Here we must observe that these Epistles of Ignatius have come down to us also in an interpolated form, abounding indeed with substitutions and additions, but generally resembling paraphrases of the original text. Of the general character of that supposititious work, two passages corresponding with our quotations from the genuine productions of Ignatius may give a sufficiently accurate idea. The first passage above quoted is thus paraphrased: "For if the prayer of one or two possesses such strength that Christ stands among them, how much more shall the prayer both of the bishop and of the whole Church, ascending with one voice to God, induce him to grant all their requests made in Jesus Christ?" [Page 47. c. 5.] The paraphrase of the second is more full: "Our physician is the only true God, ungenerated and unapproachable; the Lord of all things, but the Father and Generator of the only-begotten Son. We have also as our physician our Lord God, Jesus Christ, who was before the world, the only-begotten Son and the Word, but also afterwards man of the Virgin Mary; 'for the Word was made flesh.' He who was incorporeal, now in a body; he who could not suffer, now in a body capable of suffering; he who was immortal in a mortal body, life in corruption—in order that he might free our immortal souls from death and corruption, and heal them, diseased with ungodliness and evil desires as they were." [Page 48. c. 7.]

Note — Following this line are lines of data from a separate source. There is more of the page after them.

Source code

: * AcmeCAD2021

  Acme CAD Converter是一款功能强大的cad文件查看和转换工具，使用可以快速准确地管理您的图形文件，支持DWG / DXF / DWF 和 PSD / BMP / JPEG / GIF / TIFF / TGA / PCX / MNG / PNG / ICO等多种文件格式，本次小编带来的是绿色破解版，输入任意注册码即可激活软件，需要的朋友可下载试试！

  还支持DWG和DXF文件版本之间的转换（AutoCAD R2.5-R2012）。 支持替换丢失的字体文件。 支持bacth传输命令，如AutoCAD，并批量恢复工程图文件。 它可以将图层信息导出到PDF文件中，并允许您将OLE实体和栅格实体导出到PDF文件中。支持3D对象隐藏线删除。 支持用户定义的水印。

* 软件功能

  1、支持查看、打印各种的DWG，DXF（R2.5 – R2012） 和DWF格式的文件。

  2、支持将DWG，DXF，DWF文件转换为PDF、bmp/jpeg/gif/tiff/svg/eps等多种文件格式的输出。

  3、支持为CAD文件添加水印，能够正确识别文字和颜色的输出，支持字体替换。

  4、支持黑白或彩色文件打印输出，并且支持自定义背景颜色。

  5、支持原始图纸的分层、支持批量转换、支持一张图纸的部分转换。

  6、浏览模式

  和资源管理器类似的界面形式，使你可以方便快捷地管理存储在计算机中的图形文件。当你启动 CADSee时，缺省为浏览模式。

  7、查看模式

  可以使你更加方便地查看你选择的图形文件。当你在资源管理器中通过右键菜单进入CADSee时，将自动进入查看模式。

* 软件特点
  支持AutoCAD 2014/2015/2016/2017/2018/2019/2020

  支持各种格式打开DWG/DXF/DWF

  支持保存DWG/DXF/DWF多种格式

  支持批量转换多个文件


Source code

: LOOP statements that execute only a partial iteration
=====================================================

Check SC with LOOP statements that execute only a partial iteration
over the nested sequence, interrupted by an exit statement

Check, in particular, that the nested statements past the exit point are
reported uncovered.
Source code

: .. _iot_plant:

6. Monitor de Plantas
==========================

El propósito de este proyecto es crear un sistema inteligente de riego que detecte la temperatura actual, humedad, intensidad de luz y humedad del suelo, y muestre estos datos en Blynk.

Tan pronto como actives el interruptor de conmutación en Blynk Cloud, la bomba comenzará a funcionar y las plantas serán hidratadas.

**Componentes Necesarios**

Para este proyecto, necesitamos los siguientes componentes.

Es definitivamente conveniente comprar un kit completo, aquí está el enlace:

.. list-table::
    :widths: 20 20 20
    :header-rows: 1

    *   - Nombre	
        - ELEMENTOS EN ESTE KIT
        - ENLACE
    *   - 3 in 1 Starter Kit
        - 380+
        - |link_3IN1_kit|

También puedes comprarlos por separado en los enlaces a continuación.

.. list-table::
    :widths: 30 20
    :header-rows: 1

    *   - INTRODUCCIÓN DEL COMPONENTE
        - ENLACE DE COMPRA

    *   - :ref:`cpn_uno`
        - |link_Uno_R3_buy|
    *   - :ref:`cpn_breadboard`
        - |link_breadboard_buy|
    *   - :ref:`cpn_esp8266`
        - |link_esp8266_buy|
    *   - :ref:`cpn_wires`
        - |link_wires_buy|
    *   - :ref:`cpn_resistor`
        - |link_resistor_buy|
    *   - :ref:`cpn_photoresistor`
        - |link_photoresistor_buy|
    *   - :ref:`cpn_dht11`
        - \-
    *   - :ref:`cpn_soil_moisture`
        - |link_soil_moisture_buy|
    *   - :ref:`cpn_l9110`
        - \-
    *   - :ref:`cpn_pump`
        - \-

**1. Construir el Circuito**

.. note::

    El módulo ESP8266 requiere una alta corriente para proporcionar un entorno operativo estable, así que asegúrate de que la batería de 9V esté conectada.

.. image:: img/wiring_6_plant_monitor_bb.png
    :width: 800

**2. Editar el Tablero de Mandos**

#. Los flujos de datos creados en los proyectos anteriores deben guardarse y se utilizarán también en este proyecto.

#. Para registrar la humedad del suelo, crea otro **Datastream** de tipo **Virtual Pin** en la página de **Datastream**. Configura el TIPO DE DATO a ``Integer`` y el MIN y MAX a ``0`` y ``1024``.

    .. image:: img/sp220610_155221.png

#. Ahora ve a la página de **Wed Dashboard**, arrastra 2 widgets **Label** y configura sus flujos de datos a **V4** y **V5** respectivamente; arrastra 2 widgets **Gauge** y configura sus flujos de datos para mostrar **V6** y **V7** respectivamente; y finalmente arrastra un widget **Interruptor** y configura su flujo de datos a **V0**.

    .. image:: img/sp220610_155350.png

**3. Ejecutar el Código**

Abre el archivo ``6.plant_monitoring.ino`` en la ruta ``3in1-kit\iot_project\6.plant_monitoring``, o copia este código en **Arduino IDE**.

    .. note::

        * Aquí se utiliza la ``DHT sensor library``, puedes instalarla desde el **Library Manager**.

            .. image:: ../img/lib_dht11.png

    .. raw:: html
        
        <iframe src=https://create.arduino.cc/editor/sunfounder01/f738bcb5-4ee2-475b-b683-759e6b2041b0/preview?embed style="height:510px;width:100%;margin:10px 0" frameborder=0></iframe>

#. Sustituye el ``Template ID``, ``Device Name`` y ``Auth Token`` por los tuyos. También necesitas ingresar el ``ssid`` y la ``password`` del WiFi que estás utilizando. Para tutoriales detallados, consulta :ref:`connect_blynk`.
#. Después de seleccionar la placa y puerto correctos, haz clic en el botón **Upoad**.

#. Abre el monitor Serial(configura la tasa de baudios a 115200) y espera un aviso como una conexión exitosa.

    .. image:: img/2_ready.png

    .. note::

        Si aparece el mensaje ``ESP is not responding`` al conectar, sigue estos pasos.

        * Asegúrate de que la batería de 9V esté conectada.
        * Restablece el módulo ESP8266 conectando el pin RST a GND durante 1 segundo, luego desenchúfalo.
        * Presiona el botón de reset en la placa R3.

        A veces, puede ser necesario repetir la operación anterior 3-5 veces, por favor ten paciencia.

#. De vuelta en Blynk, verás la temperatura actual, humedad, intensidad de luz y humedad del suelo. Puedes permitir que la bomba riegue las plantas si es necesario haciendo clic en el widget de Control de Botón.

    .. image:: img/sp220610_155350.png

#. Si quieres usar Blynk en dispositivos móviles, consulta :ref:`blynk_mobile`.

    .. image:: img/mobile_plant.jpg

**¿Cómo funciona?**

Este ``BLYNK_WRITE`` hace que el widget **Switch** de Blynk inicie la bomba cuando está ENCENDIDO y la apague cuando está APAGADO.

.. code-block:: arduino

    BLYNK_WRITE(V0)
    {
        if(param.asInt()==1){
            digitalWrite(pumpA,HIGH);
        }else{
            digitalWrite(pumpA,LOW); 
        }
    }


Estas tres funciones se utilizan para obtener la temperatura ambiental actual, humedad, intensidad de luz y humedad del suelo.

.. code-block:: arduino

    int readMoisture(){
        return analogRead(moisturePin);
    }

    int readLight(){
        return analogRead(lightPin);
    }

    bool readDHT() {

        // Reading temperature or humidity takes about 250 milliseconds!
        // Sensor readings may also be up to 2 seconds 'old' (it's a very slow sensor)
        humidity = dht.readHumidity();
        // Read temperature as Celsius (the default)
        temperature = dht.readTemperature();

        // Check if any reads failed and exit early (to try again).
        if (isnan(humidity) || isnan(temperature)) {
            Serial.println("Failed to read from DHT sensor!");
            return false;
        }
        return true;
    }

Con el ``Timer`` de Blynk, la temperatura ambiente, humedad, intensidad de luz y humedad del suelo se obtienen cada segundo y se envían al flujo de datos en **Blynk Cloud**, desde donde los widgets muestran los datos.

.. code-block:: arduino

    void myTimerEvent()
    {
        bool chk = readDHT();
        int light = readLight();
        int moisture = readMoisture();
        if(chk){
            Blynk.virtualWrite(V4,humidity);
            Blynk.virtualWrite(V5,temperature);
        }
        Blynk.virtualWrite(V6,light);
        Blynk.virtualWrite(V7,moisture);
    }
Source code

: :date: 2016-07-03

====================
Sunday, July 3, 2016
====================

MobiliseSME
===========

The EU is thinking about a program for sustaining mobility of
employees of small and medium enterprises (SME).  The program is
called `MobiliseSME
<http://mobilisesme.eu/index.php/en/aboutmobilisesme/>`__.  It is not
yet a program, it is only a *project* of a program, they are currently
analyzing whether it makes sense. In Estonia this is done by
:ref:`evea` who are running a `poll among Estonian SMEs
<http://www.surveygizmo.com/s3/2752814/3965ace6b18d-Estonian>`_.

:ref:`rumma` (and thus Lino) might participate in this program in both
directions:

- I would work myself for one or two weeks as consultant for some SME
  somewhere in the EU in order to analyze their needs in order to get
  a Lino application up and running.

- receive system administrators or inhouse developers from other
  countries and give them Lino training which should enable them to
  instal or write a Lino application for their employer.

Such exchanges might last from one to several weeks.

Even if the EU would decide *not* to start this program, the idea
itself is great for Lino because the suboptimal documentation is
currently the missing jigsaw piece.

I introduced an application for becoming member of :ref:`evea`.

It must here be observed, that though these are indisputably not the genuine works of Ignatius, but were the productions of a later age, yet no trace is to be found in them of the doctrine, or practice, of the invocation of saints. In this point of view their testimony is nothing more nor less than that of an anonymous paraphrast, who certainly had many opportunities of referring to that doctrine and practice; but who by his total silence seems to have been as ignorant of them as the author himself whose works he is paraphrasing.

To return to his genuine works: In his Epistle to the Magnesians we find these expressions: "For as the Lord did nothing without the Father, being one with him, neither by himself, nor by his Apostles; so neither do ye any thing without the bishop and priests, nor attempt to make any thing appear reasonable to yourselves individually. But at one place be there one prayer, and one supplication, one mind, one hope in love, in blameless rejoicing: Jesus Christ is one; than which nothing is better. All, then, throng as to one temple, as to one altar, as to one Jesus Christ, who proceeded from one Father, and is in one, and returned to one." [Page 19. § 7.] Again he says, "Remember me in your prayers, that I may attain to God. I am in need of your united prayer in God, and of your love."